TASK REQUIREMENTS
Write a continuation of the art exhibition review, beginning right after its final sentence.

READING PASSAGE
○ ○ ○

This show really begins to gain apocalyptical momentum with the works of Firman, Sassolino, and the arch-maniacal installation of Christoph Büchel. Firman’s Würsa (at 18,000 km from earth), 2008, consists of a taxidermied elephant vertically standing on its own trunk. Apparently, it is at 18,000 km from the Earth’s surface that an elephant would begin to float. Dark and desperate speculation is inevitable: if there’s an elephant all the way up ‘here’, what’s going on ‘down there’? Meanwhile, Arcangelo Sassolino’s Afasia, fires, at aleatoric intervals, beer bottles at a wall at the speed of 650 km an hour. This supremely unnerving contraption, its simplicity notwithstanding, cannot escape allegory; here it speaks to the fatal absurdity of human ingenuity. Finally Christoph Büchel’s Dump, 2008, challenges the imagination. If the theme of ‘superdome’ sought to prognosticate on some fundamental level, this installation single-handedly fulfilled Superdome’s purpose. A labyrinthine network of some odd 15 rooms is buried under an enormous mound of trash. This network of rooms, which is reached by crawling along a 10-meter-long drainage pipe, tells the story of what it would be an understatement to call ‘a marginal community.’ Each room serves a specific purpose, such as for recycling, sewing etc. while other rooms serve more obscure purposes, such as an office or a kind of library where paperbacks are taken apart and recomposed, while unmade beds are lodged in nooks everywhere. Absolutely every detail is accounted for, investing the whole installation with a staggering verisimilitude. Here, clearly, is a world complete unto itself. It is not clear where this world is in time and space, but its mere existence all but tends toward engendering the kind of ontological crises that are produced by being forced to accommodate hitherto unsuspected realities.

○ ○ ○

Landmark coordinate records
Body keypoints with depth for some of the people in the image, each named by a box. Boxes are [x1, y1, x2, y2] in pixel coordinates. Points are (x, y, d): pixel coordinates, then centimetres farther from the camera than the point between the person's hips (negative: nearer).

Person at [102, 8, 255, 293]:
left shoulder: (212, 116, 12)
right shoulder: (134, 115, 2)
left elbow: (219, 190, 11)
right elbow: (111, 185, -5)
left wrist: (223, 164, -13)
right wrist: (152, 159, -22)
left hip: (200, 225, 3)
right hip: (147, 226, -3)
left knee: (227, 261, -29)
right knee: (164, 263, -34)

○ ○ ○

ANSWER SECTION
Disturbing and evocative as Christophe Büchel’s Dump was, it was not enough to sustain the myth-making umbrella of Superdome — as none of the other exhibitions had the same epic narrative power. In fact exactly what, in the end, Superdome had to do with the rest of the shows, or vice-versa, remained unclear (with Dump, one could at least imagine a post-Katrina, ad-hoc community taking place in the stadium). I state that reluctantly, as Superdome, in spite of its portentously prodigious proportions, seemed like a promising theme, but unfortunately, never made it beyond the stage of promise.